[Stored items]
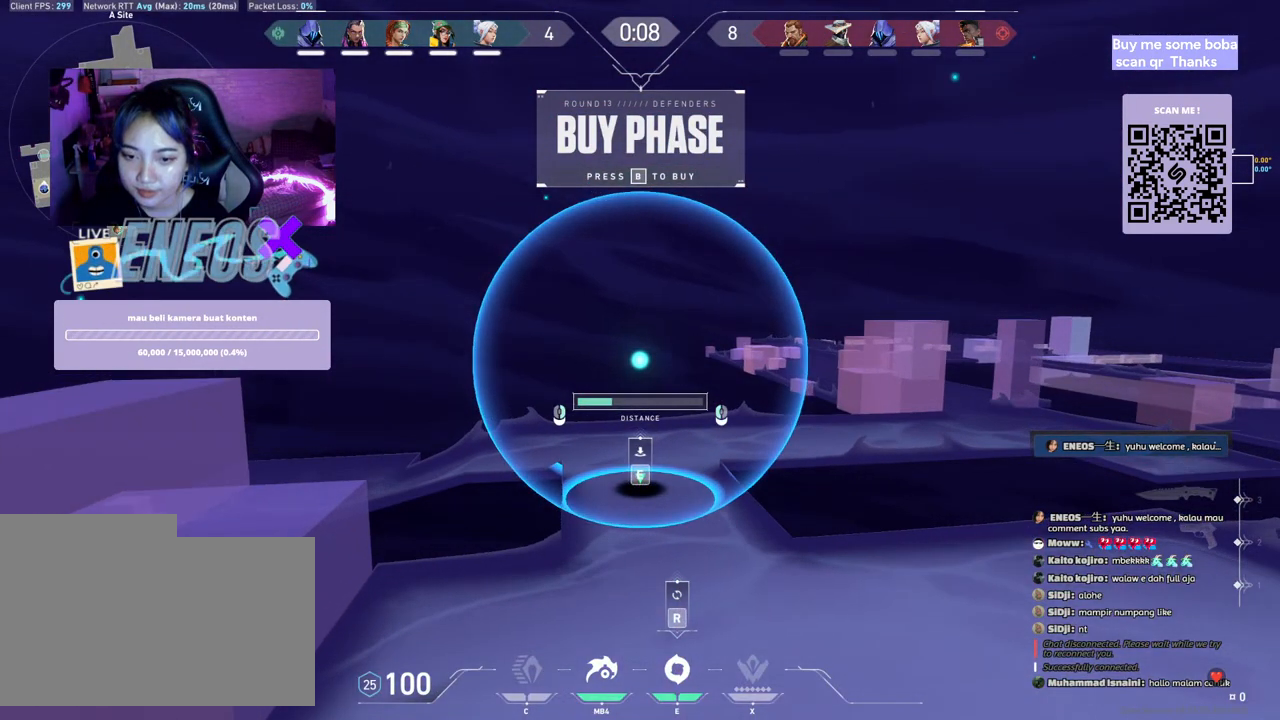
{"keys": [], "mouse": [], "events": []}
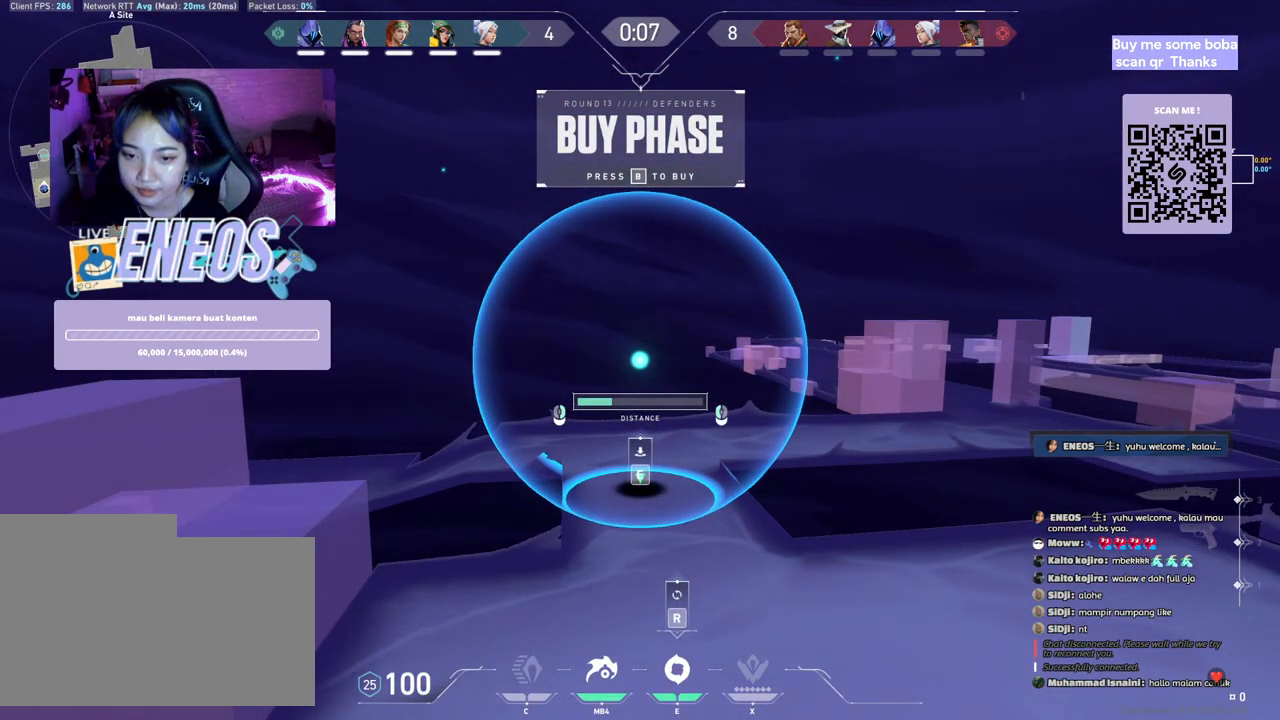
{"keys": [], "mouse": [], "events": []}
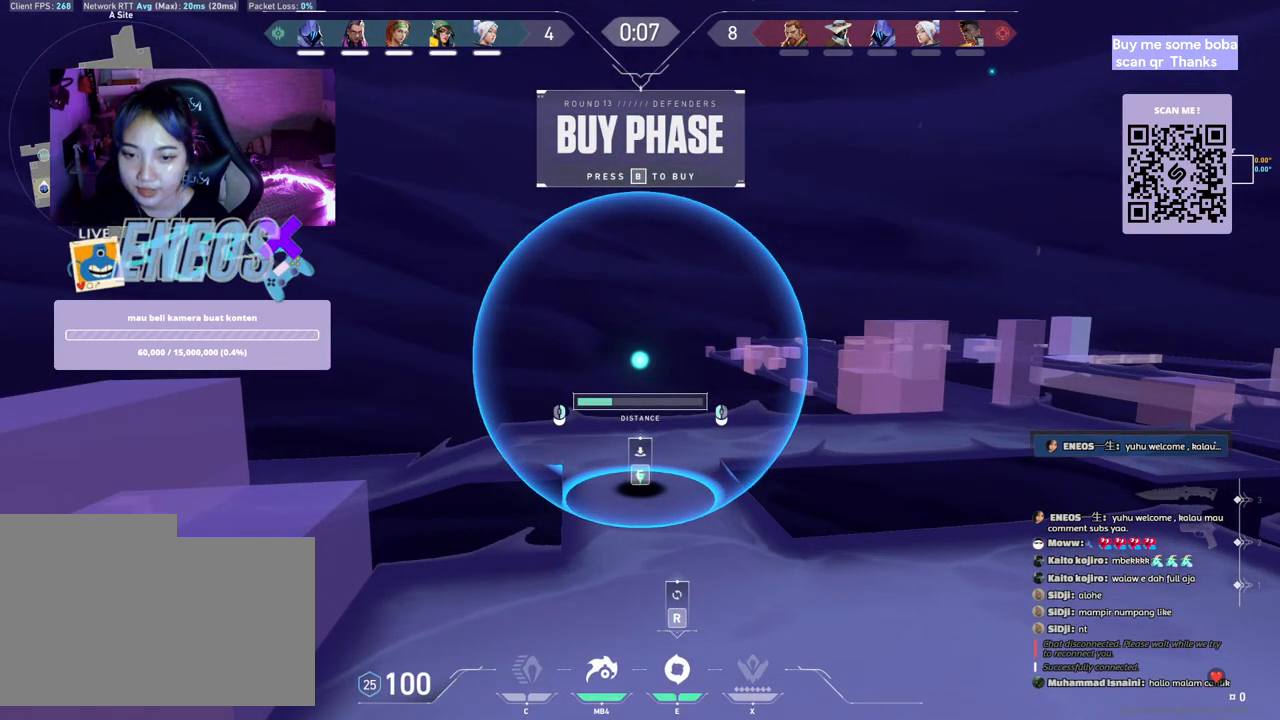
{"keys": [], "mouse": [], "events": [[167, "ctrl", "down"], [367, "ctrl", "up"]]}
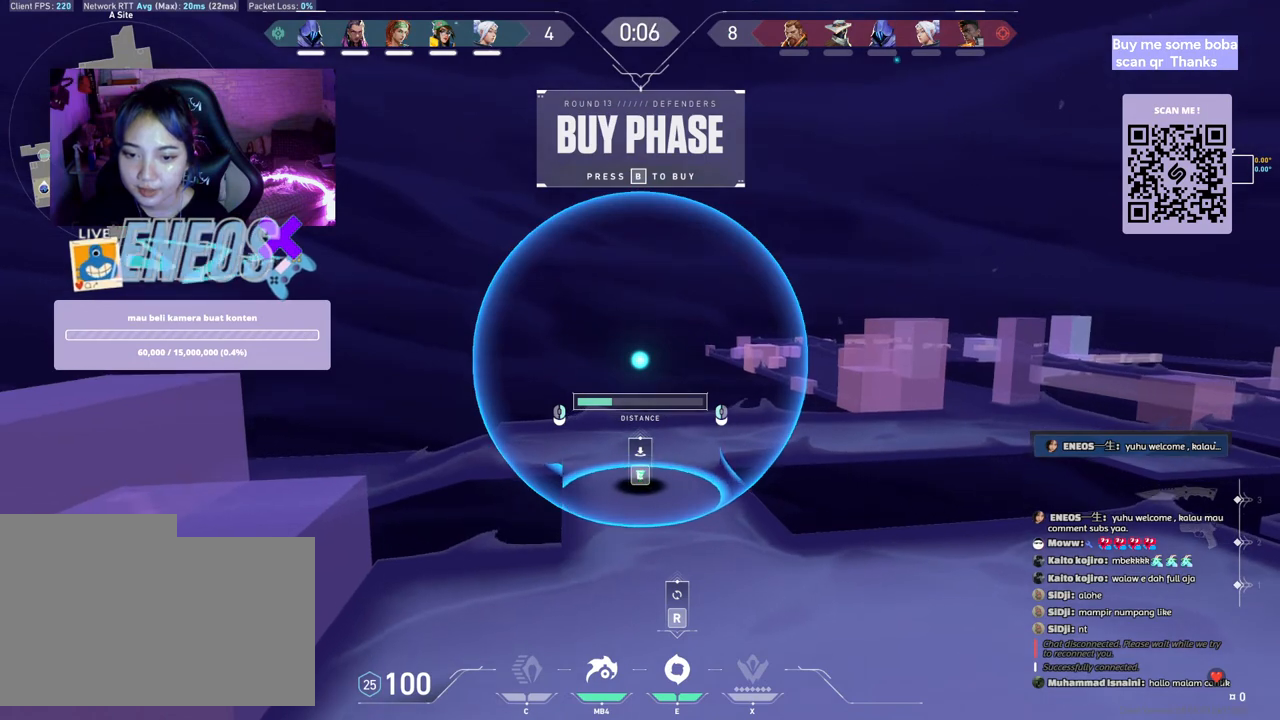
{"keys": ["ctrl"], "mouse": [], "events": [[50, "ctrl", "down"], [250, "ctrl", "up"], [467, "ctrl", "down"]]}
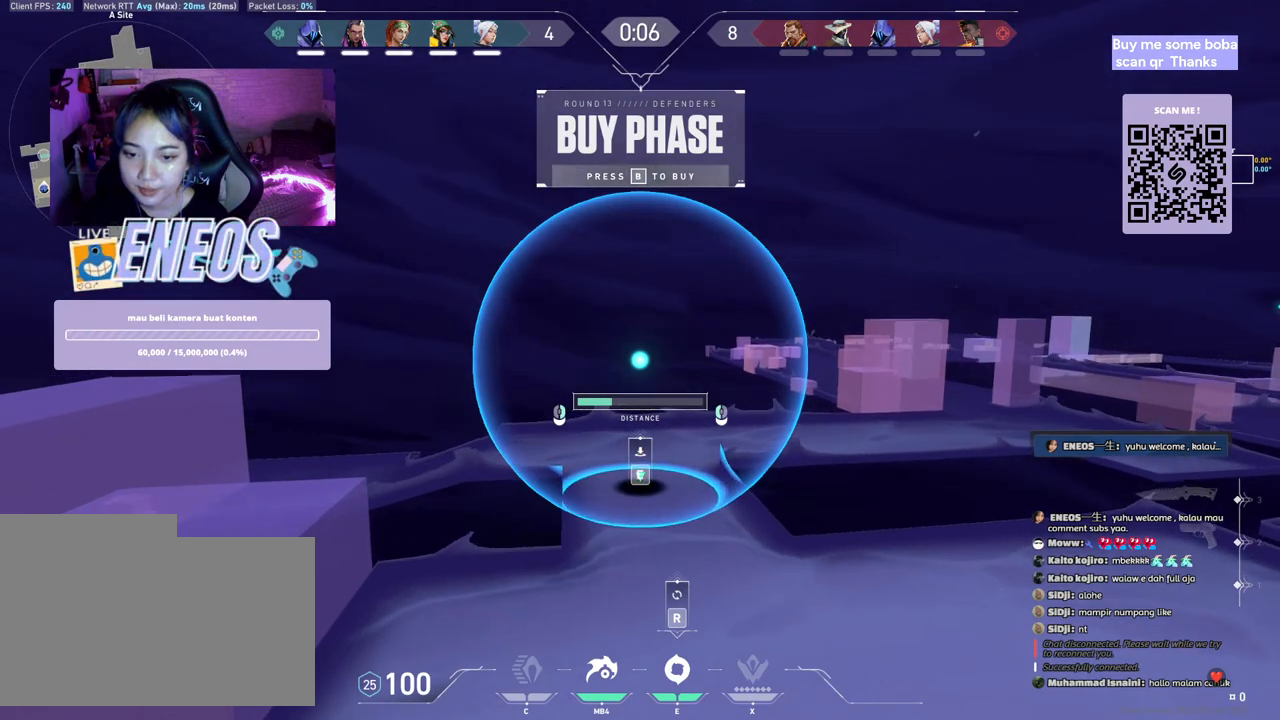
{"keys": [], "mouse": [], "events": [[450, "ctrl", "up"]]}
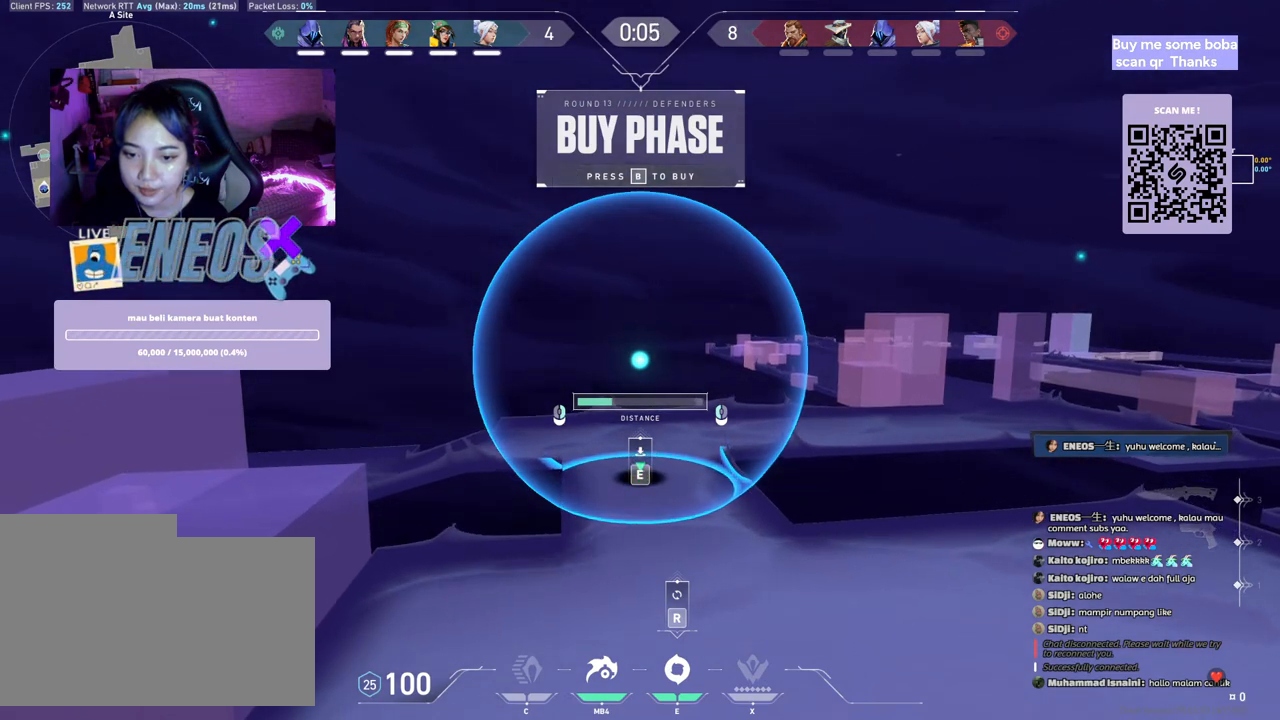
{"keys": ["ctrl"], "mouse": [], "events": [[267, "ctrl", "down"]]}
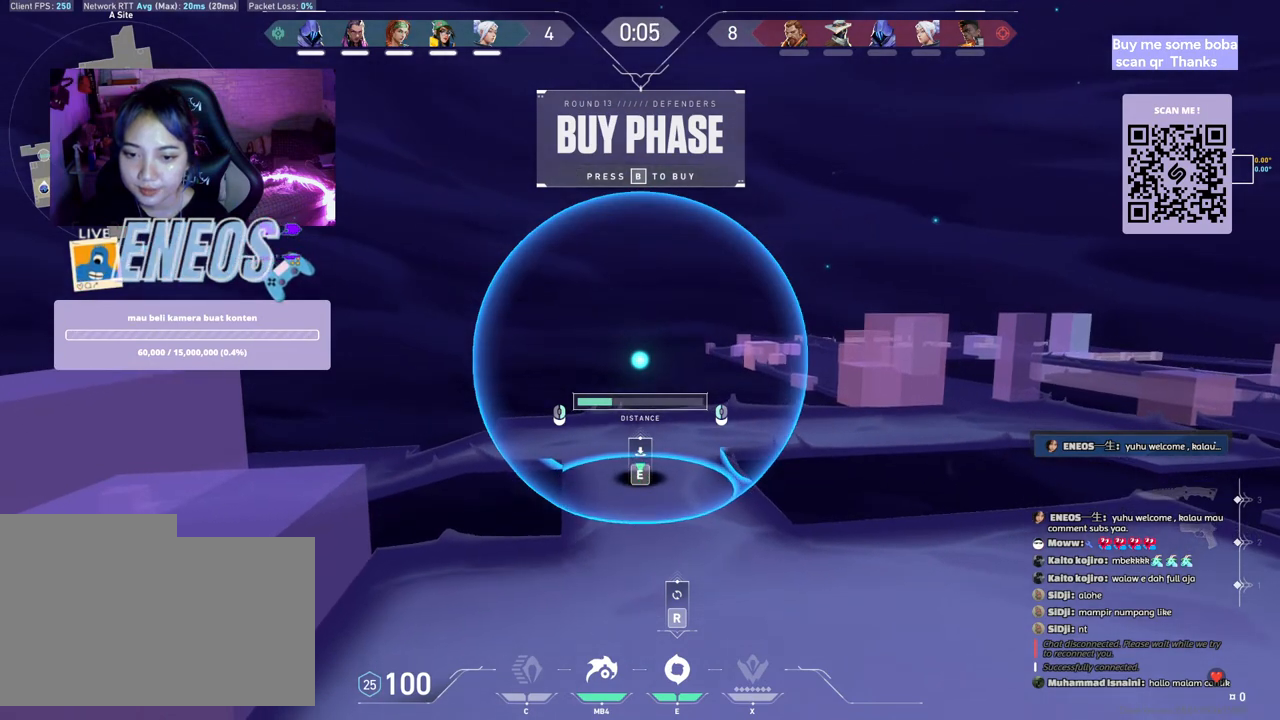
{"keys": ["ctrl"], "mouse": [], "events": [[217, "ctrl", "up"], [500, "ctrl", "down"]]}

### Problem requirements
Each line of the data above containing the string "ctrl" is to be copied.

### Your response
{"keys": [], "mouse": [], "events": [[167, "ctrl", "down"], [367, "ctrl", "up"]]}
{"keys": ["ctrl"], "mouse": [], "events": [[50, "ctrl", "down"], [250, "ctrl", "up"], [467, "ctrl", "down"]]}
{"keys": [], "mouse": [], "events": [[450, "ctrl", "up"]]}
{"keys": ["ctrl"], "mouse": [], "events": [[267, "ctrl", "down"]]}
{"keys": ["ctrl"], "mouse": [], "events": [[217, "ctrl", "up"], [500, "ctrl", "down"]]}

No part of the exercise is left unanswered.